What needs to be done =>
Reproduce exactly the line with "left eye: (247, 114)" and every line that follows it below, up to and including the last one. Do not include pictures or anything else.

Extracted data =>
****

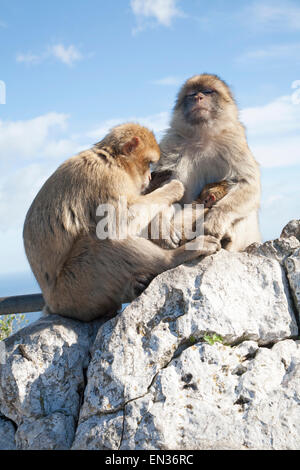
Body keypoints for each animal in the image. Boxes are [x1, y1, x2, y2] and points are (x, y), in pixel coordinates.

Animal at [23, 122, 220, 324]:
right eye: (148, 163)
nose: (150, 177)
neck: (113, 160)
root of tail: (52, 305)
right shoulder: (109, 179)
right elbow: (119, 224)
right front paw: (174, 187)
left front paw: (161, 225)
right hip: (76, 289)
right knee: (102, 239)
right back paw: (175, 257)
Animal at [149, 72, 262, 253]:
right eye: (191, 94)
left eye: (208, 91)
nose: (198, 97)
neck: (202, 135)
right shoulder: (172, 143)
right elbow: (168, 184)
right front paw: (161, 227)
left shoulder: (234, 140)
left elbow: (248, 183)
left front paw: (215, 219)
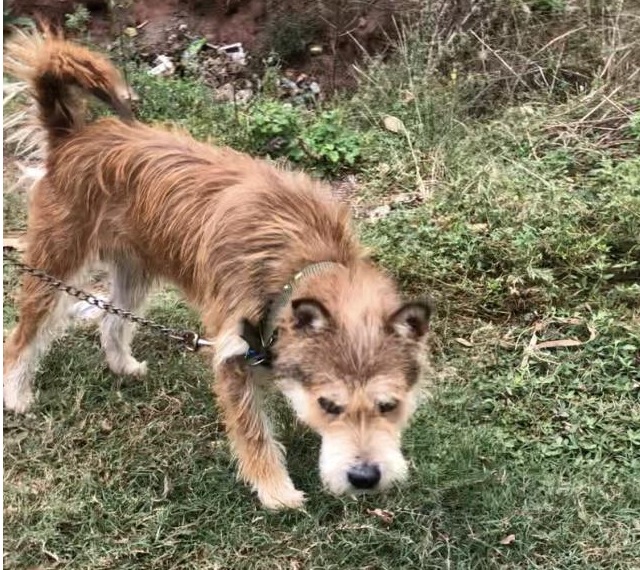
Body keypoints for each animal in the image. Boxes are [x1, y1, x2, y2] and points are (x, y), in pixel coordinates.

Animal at [2, 26, 432, 508]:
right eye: (329, 404)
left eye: (388, 405)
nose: (365, 477)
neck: (297, 267)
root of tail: (72, 136)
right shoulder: (231, 357)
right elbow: (254, 431)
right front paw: (275, 490)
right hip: (55, 266)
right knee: (22, 337)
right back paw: (16, 393)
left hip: (134, 270)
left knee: (112, 322)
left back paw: (122, 365)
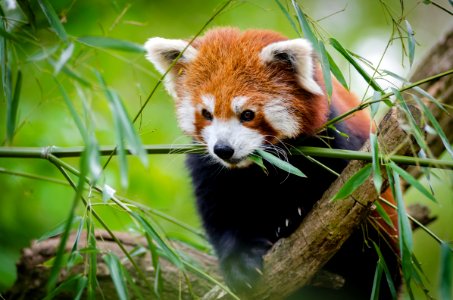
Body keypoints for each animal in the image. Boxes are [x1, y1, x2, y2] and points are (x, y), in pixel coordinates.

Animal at [144, 27, 400, 298]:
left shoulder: (336, 144)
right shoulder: (209, 168)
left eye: (247, 114)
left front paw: (294, 215)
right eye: (207, 114)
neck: (256, 169)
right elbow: (220, 216)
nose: (223, 149)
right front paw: (240, 263)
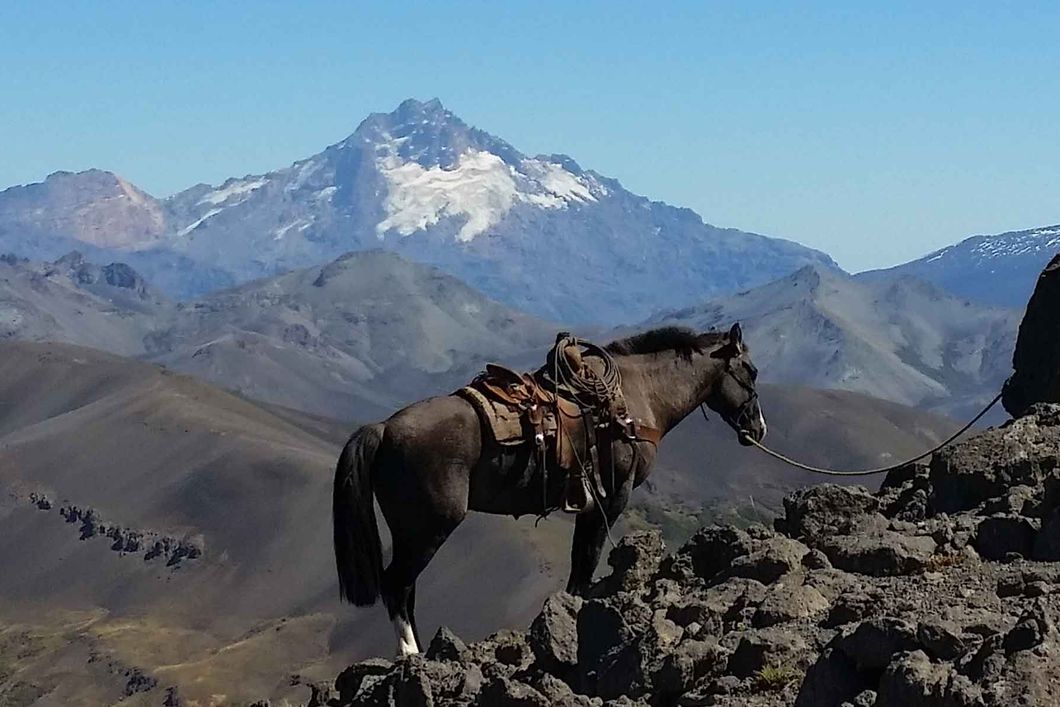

****

Answer space =>
left eye: (247, 114)
left front paw: (294, 215)
right eye: (207, 114)
neck: (256, 169)
right elbow: (220, 216)
nose: (223, 149)
right front paw: (240, 263)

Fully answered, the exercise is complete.